Years ago for the winter holidays my younger brother and I decided it would be nice to play a duet for dinner on Christmas. So my brother and I practiced our flutes, a somewhat tedious process with an 11-year old, and were ready. As we played that night I became very sad and sentimental, listening to my brother beside me try very hard (and succeed) at playing the right notes and rhythms, looking out at my parents smiling good naturedly, and my grandparents assimilating the amateur attempt with appreciation. Tears of appreciation of what we had (and the feeling that it was not ephemeral) began to roll down my cheeks.
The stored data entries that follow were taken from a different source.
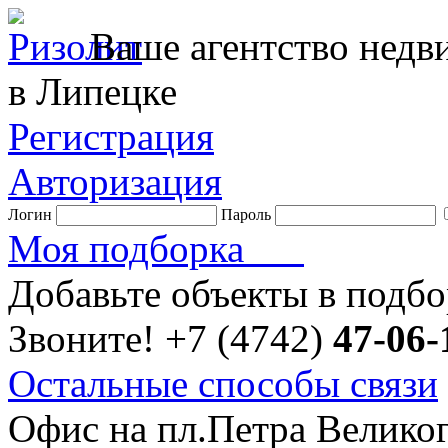
Ваше агентство нед
в Липецке
Регистрация
Авторизация
Логин
Пароль
Моя подборка
Добавьте объекты в подб
Звоните!
+7 (4742)
47-06-
Остальные способы связи
Офис на пл.Петра Велико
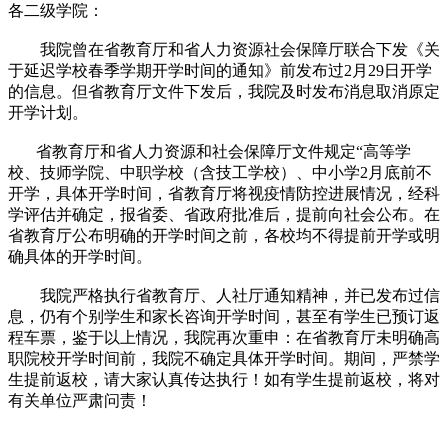
各二级学院：
我院曾在省教育厅和省人力资源社会保障厅联合下发《关
于延迟学校春季学期开学时间的通知》前发布过2月29日开学
的信息。但省教育厅文件下发后，我院及时发布消息取消原定
开学计划。
省教育厅和省人力资源和社会保障厅文件规定“高等学
校、技师学院、中职学校（含技工学校）、中小学2月底前不
开学，具体开学时间，省教育厅将视疫情防控进展情况，经科
学评估并确定，报省委、省政府批准后，提前向社会公布。在
省教育厅公布明确的开学时间之前，各校均不得提前开学或明
确具体的开学时间。
我院严格执行省教育厅、人社厅通知精神，并已发布过信
息，仍有个别学生和家长咨询开学时间，甚至有学生已预订返
程车票，鉴于以上情况，我院再次重申：在省教育厅未明确高
职院校开学时间前，我院不确定具体开学时间。期间，严禁学
生提前返校，请大家认真传达执行！如有学生提前返校，将对
有关单位严肃问责！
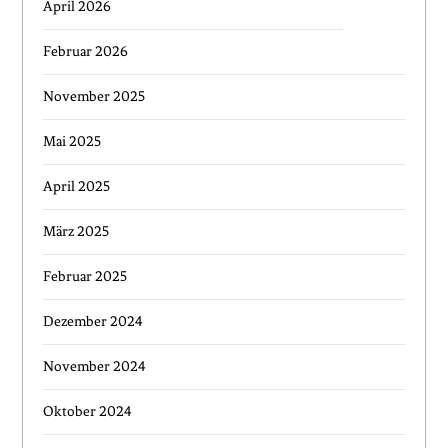
April 2026
Februar 2026
November 2025
Mai 2025
April 2025
März 2025
Februar 2025
Dezember 2024
November 2024
Oktober 2024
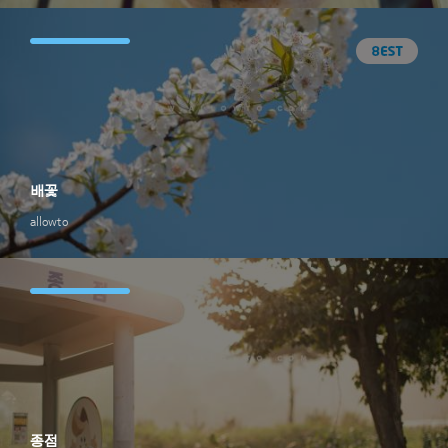
배꽃
allowto
종점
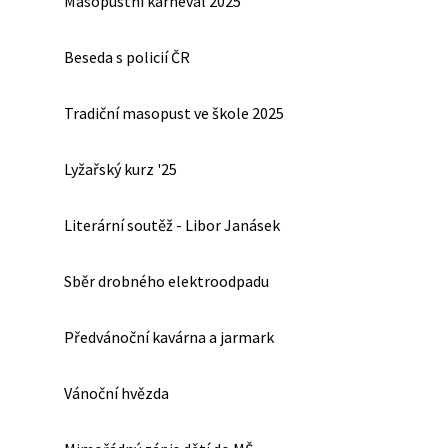
Masopustní karneval 2025
Beseda s policií ČR
Tradiční masopust ve škole 2025
Lyžařský kurz '25
Literární soutěž - Libor Janásek
Sběr drobného elektroodpadu
Předvánoční kavárna a jarmark
Vánoční hvězda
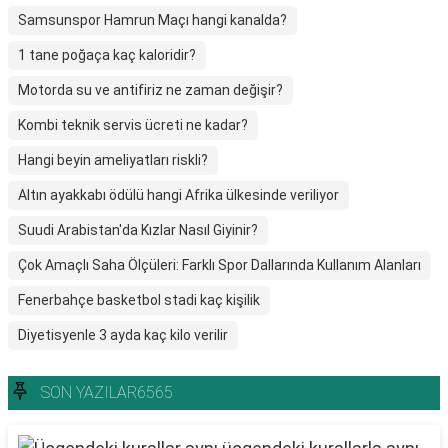
Samsunspor Hamrun Maçı hangi kanalda?
1 tane poğaça kaç kaloridir?
Motorda su ve antifiriz ne zaman değişir?
Kombi teknik servis ücreti ne kadar?
Hangi beyin ameliyatları riskli?
Altın ayakkabı ödülü hangi Afrika ülkesinde veriliyor
Suudi Arabistan'da Kızlar Nasıl Giyinir?
Çok Amaçlı Saha Ölçüleri: Farklı Spor Dallarında Kullanım Alanları
Fenerbahçe basketbol stadi kaç kişilik
Diyetisyenle 3 ayda kaç kilo verilir
SON YAZILAR6565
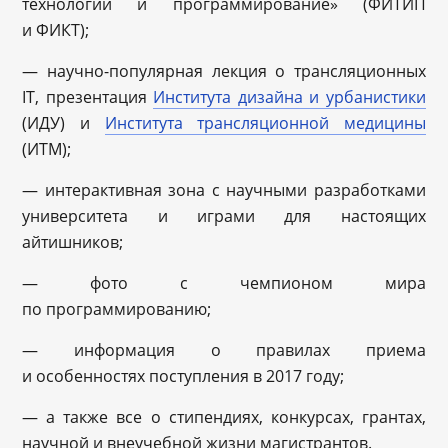
технологии и программирование» (ФИТИП
и ФИКТ);
— научно-популярная лекция о трансляционных
IT, презентация
Института дизайна и урбанистики
(ИДУ) и
Института трансляционной медицины
(ИТМ);
— интерактивная зона с научными разработками
университета и играми для настоящих
айтишников;
— фото с чемпионом мира
по программированию;
— информация о правилах приема
и особенностях поступления в 2017 году;
— а также все о стипендиях, конкурсах, грантах,
научной и внеучебной жизни магистрантов.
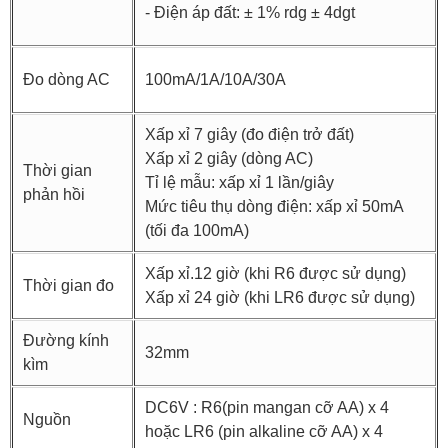
- Điện áp đất: ± 1% rdg ± 4dgt
Đo dòng AC
100mA/1A/10A/30A
Xấp xỉ 7 giây (đo điện trở đất)
Xấp xỉ 2 giây (dòng AC)
Thời gian
Tỉ lệ mẫu: xấp xỉ 1 lần/giây
phản hồi
Mức tiêu thụ dòng điện: xấp xỉ 50mA
(tối đa 100mA)
Xấp xỉ.12 giờ (khi R6 được sử dụng)
Thời gian đo
Xấp xỉ 24 giờ (khi LR6 được sử dụng)
Đường kính
32mm
kìm
DC6V : R6(pin mangan cỡ AA) x 4
Nguồn
hoặc LR6 (pin alkaline cỡ AA) x 4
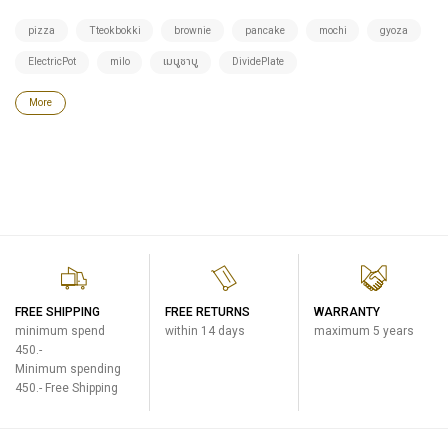
pizza
Tteokbokki
brownie
pancake
mochi
gyoza
ElectricPot
milo
เมนูชาบู
DividePlate
More
FREE SHIPPING
FREE RETURNS
WARRANTY
minimum spend
within 14 days
maximum 5 years
450.-
Minimum spending
450.- Free Shipping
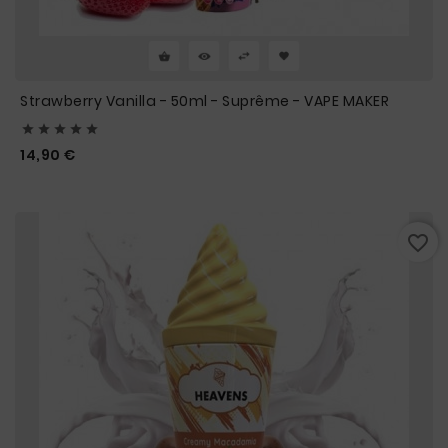
Strawberry Vanilla - 50ml - Suprême - VAPE MAKER





Prix
14,90 €
favorite_border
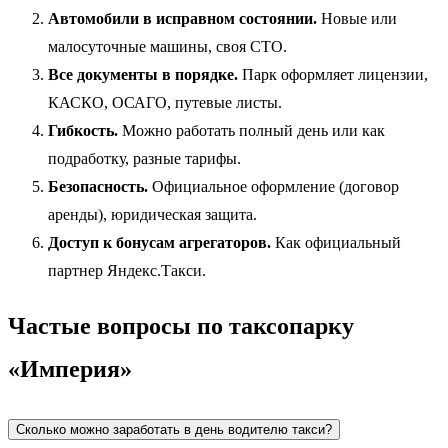
Автомобили в исправном состоянии.
Новые или
малосуточные машины, своя СТО.
Все документы в порядке.
Парк оформляет лицензии,
КАСКО, ОСАГО, путевые листы.
Гибкость.
Можно работать полный день или как
подработку, разные тарифы.
Безопасность.
Официальное оформление (договор
аренды), юридическая защита.
Доступ к бонусам агрегаторов.
Как официальный
партнер Яндекс.Такси.
Частые вопросы по таксопарку
«Империя»
Сколько можно заработать в день водителю такси?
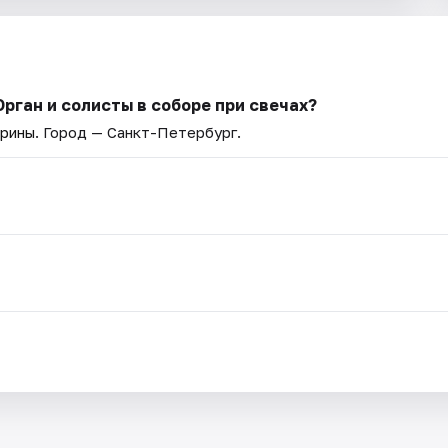
Орган и солисты в соборе при свечах?
ерины
. Город — Санкт-Петербург.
Somewhere in Jigg by some anonymous eighteenth century composer it hit me that I was going to leave in a few months for further education, that my brother was growing up and I did not want to miss it, that my grandparents and parents who I loved more than words can describe were not going to be around forever. It was at once a happy and sad revelation: I was grateful to be so lucky to have these people around me, and sad and scared to lose any of them.
Later that year, we were eating dinner when my father pointed out the moon. It was beautiful, bright, and full, reflected in the Hudson River that runs across the street from our house. We dutifully all looked and marveled.
"I'm boycotting the moon," my brother announced.
I looked at him.
"I don't like change," stated my brother. I nodded, and thinking more later about this seemingly humorous prospect, I was struck by how true his pronouncement rang for both of us.
As I was leaving my grandparents' house one time over the winter I walked outside into the snow, noticing that the steps I had taken earlier were barely visible, thinking of that as a metaphor for change. One cannot always expect or depend on old familiarity, former steps taken, to guide the way. But we can remember that those steps exist, that they were taken, once upon a time. And in remembering, attain some sort of foothold.